_Directive_: Gather every line of the data below that contains the word "minus" and copy each of those lines in full.

======== Input data ========

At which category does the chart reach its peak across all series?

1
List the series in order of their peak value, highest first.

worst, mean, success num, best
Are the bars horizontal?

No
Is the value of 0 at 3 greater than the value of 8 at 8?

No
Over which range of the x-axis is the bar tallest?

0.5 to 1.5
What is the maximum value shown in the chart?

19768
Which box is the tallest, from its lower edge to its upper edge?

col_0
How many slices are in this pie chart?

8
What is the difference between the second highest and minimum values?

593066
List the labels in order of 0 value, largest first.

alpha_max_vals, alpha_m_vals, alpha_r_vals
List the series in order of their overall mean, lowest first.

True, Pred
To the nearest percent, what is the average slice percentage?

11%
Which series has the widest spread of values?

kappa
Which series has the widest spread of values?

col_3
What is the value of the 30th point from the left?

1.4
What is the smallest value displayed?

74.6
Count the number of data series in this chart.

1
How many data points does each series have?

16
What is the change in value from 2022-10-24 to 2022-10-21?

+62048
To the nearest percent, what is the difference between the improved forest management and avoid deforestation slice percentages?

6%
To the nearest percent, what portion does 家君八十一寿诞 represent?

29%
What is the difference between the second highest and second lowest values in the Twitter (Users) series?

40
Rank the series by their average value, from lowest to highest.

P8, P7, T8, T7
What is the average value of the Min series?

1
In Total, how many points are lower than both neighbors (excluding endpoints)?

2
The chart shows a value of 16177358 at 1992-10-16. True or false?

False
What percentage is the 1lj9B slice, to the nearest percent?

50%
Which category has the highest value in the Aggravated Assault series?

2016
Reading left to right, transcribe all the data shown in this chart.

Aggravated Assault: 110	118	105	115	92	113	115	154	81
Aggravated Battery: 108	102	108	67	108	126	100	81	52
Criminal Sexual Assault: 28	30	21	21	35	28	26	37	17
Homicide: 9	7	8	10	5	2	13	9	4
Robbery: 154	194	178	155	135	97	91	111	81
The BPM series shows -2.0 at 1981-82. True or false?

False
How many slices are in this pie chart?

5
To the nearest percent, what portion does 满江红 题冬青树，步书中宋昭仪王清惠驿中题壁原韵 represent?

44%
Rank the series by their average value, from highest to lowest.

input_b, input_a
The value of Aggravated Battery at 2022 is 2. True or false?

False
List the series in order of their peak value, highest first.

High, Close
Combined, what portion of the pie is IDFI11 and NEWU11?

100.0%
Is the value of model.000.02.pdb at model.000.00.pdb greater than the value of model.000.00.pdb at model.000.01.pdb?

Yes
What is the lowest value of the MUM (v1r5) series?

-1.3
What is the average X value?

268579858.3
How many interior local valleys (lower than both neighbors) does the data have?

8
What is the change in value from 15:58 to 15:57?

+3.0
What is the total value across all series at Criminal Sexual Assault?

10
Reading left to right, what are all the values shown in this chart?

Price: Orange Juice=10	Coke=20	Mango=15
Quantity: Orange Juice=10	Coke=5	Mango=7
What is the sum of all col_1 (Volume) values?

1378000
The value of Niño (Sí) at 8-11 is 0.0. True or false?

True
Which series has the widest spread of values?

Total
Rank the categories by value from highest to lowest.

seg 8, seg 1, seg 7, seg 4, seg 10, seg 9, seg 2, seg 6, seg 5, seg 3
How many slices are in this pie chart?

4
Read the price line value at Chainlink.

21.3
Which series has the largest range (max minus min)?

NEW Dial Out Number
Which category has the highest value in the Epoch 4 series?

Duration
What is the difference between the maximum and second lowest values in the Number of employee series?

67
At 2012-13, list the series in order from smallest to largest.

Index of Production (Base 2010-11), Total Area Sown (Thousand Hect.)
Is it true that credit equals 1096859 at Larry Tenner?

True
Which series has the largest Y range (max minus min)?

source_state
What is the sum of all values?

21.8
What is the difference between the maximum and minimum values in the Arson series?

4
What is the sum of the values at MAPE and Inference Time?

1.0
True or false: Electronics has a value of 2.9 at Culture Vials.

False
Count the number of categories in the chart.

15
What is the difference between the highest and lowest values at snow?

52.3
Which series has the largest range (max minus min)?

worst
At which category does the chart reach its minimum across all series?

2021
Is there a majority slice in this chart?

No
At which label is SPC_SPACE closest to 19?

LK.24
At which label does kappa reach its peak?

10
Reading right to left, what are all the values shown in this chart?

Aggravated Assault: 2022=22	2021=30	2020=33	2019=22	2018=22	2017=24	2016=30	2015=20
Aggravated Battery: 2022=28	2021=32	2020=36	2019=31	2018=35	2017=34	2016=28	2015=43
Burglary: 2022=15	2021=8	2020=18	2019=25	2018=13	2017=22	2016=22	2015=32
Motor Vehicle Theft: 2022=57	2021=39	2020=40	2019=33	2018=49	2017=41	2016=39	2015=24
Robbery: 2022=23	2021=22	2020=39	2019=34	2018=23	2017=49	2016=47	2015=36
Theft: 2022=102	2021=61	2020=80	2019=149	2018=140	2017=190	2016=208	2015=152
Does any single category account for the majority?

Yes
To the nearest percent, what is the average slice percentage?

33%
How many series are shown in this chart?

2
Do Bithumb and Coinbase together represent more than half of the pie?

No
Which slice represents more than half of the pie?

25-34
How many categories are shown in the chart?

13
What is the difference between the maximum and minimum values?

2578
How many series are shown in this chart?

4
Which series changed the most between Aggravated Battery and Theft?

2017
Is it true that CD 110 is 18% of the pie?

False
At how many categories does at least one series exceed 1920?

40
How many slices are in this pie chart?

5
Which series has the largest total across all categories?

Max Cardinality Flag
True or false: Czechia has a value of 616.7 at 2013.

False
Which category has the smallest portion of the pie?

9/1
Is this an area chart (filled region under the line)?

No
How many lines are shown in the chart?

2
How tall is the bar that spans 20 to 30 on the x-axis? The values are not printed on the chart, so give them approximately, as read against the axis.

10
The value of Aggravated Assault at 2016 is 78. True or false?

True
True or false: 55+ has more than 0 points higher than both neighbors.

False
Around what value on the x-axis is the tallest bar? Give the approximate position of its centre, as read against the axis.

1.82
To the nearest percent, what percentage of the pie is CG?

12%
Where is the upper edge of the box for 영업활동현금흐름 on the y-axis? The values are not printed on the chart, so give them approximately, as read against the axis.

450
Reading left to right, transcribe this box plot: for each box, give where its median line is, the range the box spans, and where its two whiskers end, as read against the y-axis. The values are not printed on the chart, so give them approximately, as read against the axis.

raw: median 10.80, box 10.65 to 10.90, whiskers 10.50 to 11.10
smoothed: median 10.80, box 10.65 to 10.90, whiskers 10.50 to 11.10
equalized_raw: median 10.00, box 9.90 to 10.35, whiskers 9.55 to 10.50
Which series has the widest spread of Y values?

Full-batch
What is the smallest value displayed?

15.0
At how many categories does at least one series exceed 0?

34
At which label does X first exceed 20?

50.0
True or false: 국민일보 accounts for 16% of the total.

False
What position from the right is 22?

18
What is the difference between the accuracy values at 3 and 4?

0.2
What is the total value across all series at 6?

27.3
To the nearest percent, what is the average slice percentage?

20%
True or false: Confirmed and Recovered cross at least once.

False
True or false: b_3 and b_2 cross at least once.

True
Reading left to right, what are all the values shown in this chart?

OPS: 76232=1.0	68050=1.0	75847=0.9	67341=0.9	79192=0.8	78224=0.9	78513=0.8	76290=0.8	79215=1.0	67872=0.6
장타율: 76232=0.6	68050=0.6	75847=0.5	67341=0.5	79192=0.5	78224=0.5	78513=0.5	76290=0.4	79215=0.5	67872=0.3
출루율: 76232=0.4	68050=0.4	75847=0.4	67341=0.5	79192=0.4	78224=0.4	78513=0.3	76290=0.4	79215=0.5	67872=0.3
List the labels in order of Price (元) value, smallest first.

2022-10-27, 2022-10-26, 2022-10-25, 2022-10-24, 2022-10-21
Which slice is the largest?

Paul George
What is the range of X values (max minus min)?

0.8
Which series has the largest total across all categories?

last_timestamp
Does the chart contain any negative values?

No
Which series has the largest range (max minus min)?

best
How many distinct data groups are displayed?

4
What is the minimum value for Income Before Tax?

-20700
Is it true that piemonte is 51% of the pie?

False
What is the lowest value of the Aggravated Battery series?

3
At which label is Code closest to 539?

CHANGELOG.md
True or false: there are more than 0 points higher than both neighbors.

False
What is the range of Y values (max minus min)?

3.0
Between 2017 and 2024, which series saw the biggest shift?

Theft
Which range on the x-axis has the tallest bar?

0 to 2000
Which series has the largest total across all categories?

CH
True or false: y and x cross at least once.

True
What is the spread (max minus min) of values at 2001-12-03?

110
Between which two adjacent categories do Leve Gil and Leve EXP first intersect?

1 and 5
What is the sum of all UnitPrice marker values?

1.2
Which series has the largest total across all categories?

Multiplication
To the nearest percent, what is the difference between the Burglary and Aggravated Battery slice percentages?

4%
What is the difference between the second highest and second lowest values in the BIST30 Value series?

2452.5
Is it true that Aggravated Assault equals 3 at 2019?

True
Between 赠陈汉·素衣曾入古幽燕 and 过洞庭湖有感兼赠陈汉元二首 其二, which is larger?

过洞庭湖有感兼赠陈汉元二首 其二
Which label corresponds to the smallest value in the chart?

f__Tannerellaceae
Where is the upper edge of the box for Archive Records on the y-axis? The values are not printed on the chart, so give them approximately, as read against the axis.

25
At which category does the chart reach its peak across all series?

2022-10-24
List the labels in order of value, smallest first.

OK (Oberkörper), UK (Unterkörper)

========

_The answer_:
Which series has the largest range (max minus min)?
Which series has the largest Y range (max minus min)?
Which series has the largest range (max minus min)?
What is the range of X values (max minus min)?
Which series has the largest range (max minus min)?
What is the range of Y values (max minus min)?
What is the spread (max minus min) of values at 2001-12-03?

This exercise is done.